Bronwen Woodward, Evans’s secretary.

She lives, the electoral roll tells me, in one of the streets off Sedgemoor Road, the other side of Eastern Avenue. It’s a frosty evening. Stained glass in the door. Sea-mist wandering through the streetlights.

It’s not Bronwen who answers the door, but an overweight forty-something woman. Blond hair, perm, carmine nails, a wheezing cough. I say, ‘Is Bronwen in, by any chance?’ She doesn’t answer directly. Just appraises me, coughs, and shouts up behind her. ‘Bronsferyoo.’ Then nothing happens. She doesn’t let me in. Stays leaning across the hallway, the sound of a TV and its blue light falling from the living room door. Heavy floral wallpaper. One of those thick red carpets that seems to trap time.

I have one of those weird out-of-body sensations, where it’s hard to tell whether this moment has lasted a second or a century, where I wonder if there’s some
open sesame
spell, some hidden spring, which has to be touched to unlock things, to let time flow again.

I don’t find out. Bronwen comes to the turn of the stair, sees me, and her face changes two or three times before settling on something bland and cautious. The older woman, her mother I assume, vanishes back to the land of the blue TV.

Bronwen comes downstairs. She’s still dressed in her work clothes. A dark woollen skirt and formal jumper. No shoes, just stockinged feet.

‘Bronwen, hi. I’m Fiona, remember? From the—’

‘Yes. Is it OK?’

‘It’s all fine, totally. Just, could I have a private word for a minute?’

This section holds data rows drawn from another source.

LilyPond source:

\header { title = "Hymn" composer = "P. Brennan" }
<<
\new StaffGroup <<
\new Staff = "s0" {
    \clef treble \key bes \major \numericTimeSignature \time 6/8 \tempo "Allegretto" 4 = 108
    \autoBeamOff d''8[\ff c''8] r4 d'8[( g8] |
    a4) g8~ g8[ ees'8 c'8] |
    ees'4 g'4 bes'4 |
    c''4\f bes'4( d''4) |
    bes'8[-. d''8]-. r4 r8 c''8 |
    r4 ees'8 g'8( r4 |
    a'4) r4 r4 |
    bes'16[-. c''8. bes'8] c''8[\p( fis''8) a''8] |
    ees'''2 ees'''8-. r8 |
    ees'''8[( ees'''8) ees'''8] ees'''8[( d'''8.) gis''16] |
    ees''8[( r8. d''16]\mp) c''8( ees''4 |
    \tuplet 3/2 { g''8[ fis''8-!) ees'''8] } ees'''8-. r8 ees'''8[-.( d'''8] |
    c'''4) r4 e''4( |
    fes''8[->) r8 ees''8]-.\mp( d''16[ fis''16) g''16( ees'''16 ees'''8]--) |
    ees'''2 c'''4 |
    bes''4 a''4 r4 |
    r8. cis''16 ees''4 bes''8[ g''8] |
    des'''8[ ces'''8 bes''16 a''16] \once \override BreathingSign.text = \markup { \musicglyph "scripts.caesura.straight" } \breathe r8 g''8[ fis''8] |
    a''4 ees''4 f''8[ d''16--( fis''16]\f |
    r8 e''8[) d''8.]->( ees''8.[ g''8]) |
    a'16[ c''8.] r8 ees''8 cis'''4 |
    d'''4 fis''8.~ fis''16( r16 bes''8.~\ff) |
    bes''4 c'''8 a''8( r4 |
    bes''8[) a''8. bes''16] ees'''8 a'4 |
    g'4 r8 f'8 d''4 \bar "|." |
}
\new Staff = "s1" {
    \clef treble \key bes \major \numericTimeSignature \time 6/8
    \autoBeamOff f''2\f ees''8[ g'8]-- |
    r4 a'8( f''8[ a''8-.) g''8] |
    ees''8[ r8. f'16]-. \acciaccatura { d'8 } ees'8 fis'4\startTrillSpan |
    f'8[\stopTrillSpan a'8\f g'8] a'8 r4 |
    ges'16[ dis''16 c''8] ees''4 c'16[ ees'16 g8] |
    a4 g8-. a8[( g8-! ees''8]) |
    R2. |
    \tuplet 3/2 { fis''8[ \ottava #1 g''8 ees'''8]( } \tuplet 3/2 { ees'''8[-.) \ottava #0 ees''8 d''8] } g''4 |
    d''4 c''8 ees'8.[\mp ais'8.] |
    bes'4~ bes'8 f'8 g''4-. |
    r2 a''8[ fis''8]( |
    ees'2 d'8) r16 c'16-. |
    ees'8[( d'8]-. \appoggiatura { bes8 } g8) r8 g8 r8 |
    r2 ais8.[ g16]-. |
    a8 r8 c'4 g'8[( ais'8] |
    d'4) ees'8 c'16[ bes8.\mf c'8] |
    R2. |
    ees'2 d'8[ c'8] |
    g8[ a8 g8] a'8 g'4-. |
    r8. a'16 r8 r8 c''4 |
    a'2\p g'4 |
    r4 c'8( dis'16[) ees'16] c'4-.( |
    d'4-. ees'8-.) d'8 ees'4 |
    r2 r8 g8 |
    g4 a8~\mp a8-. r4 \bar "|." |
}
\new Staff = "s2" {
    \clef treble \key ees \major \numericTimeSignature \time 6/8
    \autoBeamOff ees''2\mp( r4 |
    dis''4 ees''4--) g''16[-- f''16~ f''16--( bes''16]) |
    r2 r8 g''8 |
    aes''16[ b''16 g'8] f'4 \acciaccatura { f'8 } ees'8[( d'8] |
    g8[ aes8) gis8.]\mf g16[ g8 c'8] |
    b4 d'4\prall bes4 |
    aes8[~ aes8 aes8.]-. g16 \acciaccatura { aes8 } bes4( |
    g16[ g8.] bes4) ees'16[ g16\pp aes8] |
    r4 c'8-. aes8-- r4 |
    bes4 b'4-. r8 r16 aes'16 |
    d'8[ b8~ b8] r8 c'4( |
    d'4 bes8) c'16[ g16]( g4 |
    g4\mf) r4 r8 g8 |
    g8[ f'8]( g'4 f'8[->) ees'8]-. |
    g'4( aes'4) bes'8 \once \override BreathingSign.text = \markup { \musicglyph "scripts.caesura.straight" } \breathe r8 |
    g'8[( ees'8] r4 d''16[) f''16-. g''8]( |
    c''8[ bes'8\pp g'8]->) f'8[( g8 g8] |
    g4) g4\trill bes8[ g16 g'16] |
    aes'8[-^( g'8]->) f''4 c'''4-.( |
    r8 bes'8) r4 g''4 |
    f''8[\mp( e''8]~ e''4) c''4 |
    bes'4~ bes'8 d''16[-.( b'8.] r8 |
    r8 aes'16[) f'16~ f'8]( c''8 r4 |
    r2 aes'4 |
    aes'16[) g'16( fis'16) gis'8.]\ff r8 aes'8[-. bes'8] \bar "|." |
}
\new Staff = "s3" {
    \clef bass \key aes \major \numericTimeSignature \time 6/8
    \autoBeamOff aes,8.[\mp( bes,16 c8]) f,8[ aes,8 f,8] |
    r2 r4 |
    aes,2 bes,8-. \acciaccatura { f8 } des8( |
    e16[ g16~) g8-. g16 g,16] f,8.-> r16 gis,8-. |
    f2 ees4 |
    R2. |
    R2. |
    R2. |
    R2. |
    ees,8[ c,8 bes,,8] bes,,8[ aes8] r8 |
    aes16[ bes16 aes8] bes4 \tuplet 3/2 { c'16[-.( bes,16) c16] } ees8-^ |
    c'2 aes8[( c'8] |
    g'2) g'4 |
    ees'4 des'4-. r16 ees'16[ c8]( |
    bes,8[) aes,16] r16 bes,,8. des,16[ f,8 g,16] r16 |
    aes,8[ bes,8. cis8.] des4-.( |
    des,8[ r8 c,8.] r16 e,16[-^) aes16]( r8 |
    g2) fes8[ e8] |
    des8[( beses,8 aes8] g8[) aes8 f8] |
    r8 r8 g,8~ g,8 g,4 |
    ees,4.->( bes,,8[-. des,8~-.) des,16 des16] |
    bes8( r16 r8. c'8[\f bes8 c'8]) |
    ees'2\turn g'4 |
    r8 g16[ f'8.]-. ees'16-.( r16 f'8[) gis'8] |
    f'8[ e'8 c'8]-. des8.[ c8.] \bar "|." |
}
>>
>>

I can. We go upstairs. There are boxes in the hall and on the stair landing. Not the sort of boxes that say ‘All packed and ready to ship’, but the sort which say, ‘Random crap accumulates in this house and never gets tidied or sorted.’ A plus-size lace camisole hangs on the frame of a bedroom door. A giant teddy sits on top of a box from whose torn corner there is a spillage of DVD cases, a hoover part, a canvas strap, and some kind of kitchen gadget not removed from its plastic packet.

Bronwen makes a silent face which says, I think, ‘I know what you’re thinking and I agree.’

Her room is the opposite of the house. Ordered and neat. The window slightly open and a smell of air freshener.

I sit on the bed, Bronwen on the only chair.

I say, ‘Is it OK coming here? If it was easier, I could come and see you at work.’

‘No, no, it’s OK. Here’s probably better.’

‘Mr Evans. A difficult boss, I imagine.’

She makes a curious gesture before she answers. A sideways bat of her hand, accompanied by a movement of the head. She says, ‘He’s a character, that’s true.’

‘Sexual harassment is an offence. You don’t have to report it, that’s your choice, but if you want to, you can call me. I’ll give you my direct line.’

‘Thank you. It’s OK. I’ve done four months. I just want to build my CV, then . . .’ She wants to dismiss the subject, but I do write out my direct line – the one leading in to Ifor’s dungeon – and my mobile number as well. Tear those out of my notebook and pass them over. ‘It
is
an offence. The law
does
protect you.’

Her lips say ‘thank you’, though her voice says nothing.

We sit without talking. Then, simultaneously, we speak.